Each entry below is to be duplicated verbatim.

Saved entries =>

=-=-=

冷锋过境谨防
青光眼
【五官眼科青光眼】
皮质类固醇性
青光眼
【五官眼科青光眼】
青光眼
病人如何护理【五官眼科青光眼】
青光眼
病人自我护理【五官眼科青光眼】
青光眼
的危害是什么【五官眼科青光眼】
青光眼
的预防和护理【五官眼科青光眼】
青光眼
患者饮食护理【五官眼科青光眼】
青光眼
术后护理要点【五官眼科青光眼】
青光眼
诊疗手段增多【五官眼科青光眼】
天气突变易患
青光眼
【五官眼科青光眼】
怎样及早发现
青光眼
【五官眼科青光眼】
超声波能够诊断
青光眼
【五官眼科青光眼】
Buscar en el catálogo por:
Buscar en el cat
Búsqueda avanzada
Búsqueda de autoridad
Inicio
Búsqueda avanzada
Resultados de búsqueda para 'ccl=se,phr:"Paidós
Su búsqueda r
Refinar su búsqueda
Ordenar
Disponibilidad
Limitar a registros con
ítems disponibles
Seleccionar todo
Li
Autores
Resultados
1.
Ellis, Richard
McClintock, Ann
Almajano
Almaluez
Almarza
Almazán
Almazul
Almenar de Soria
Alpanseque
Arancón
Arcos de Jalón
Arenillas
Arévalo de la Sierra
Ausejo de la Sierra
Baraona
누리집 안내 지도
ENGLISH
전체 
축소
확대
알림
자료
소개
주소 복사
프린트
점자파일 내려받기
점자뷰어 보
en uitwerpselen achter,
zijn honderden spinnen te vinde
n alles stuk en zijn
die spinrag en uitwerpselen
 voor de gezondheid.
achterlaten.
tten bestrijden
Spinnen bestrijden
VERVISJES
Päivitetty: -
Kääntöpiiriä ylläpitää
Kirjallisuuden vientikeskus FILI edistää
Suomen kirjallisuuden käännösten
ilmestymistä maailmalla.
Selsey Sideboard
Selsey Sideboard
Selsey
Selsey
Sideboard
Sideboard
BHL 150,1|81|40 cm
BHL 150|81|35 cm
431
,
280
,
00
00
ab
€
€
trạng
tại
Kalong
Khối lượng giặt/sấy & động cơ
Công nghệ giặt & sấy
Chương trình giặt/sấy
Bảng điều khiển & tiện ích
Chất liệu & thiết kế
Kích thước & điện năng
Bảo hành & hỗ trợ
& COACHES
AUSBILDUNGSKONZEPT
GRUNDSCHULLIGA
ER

=-=-=

ANSWER BOX =>
冷锋过境谨防
青光眼
【五官眼科青光眼】
皮质类固醇性
青光眼
【五官眼科青光眼】
青光眼
病人如何护理【五官眼科青光眼】
青光眼
病人自我护理【五官眼科青光眼】
青光眼
的危害是什么【五官眼科青光眼】
青光眼
的预防和护理【五官眼科青光眼】
青光眼
患者饮食护理【五官眼科青光眼】
青光眼
术后护理要点【五官眼科青光眼】
青光眼
诊疗手段增多【五官眼科青光眼】
天气突变易患
青光眼
【五官眼科青光眼】
怎样及早发现
青光眼
【五官眼科青光眼】
超声波能够诊断
青光眼
【五官眼科青光眼】
Buscar en el catálogo por:
Buscar en el cat
Búsqueda avanzada
Búsqueda de autoridad
Inicio
Búsqueda avanzada
Resultados de búsqueda para 'ccl=se,phr:"Paidós
Su búsqueda r
Refinar su búsqueda
Ordenar
Disponibilidad
Limitar a registros con
ítems disponibles
Seleccionar todo
Li
Autores
Resultados
1.
Ellis, Richard
McClintock, Ann
Almajano
Almaluez
Almarza
Almazán
Almazul
Almenar de Soria
Alpanseque
Arancón
Arcos de Jalón
Arenillas
Arévalo de la Sierra
Ausejo de la Sierra
Baraona
누리집 안내 지도
ENGLISH
전체 
축소
확대
알림
자료
소개
주소 복사
프린트
점자파일 내려받기
점자뷰어 보
en uitwerpselen achter,
zijn honderden spinnen te vinde
n alles stuk en zijn
die spinrag en uitwerpselen
 voor de gezondheid.
achterlaten.
tten bestrijden
Spinnen bestrijden
VERVISJES
Päivitetty: -
Kääntöpiiriä ylläpitää
Kirjallisuuden vientikeskus FILI edistää
Suomen kirjallisuuden käännösten
ilmestymistä maailmalla.
Selsey Sideboard
Selsey Sideboard
Selsey
Selsey
Sideboard
Sideboard
BHL 150,1|81|40 cm
BHL 150|81|35 cm
431
,
280
,
00
00
ab
€
€
trạng
tại
Kalong
Khối lượng giặt/sấy & động cơ
Công nghệ giặt & sấy
Chương trình giặt/sấy
Bảng điều khiển & tiện ích
Chất liệu & thiết kế
Kích thước & điện năng
Bảo hành & hỗ trợ
& COACHES
AUSBILDUNGSKONZEPT
GRUNDSCHULLIGA
ER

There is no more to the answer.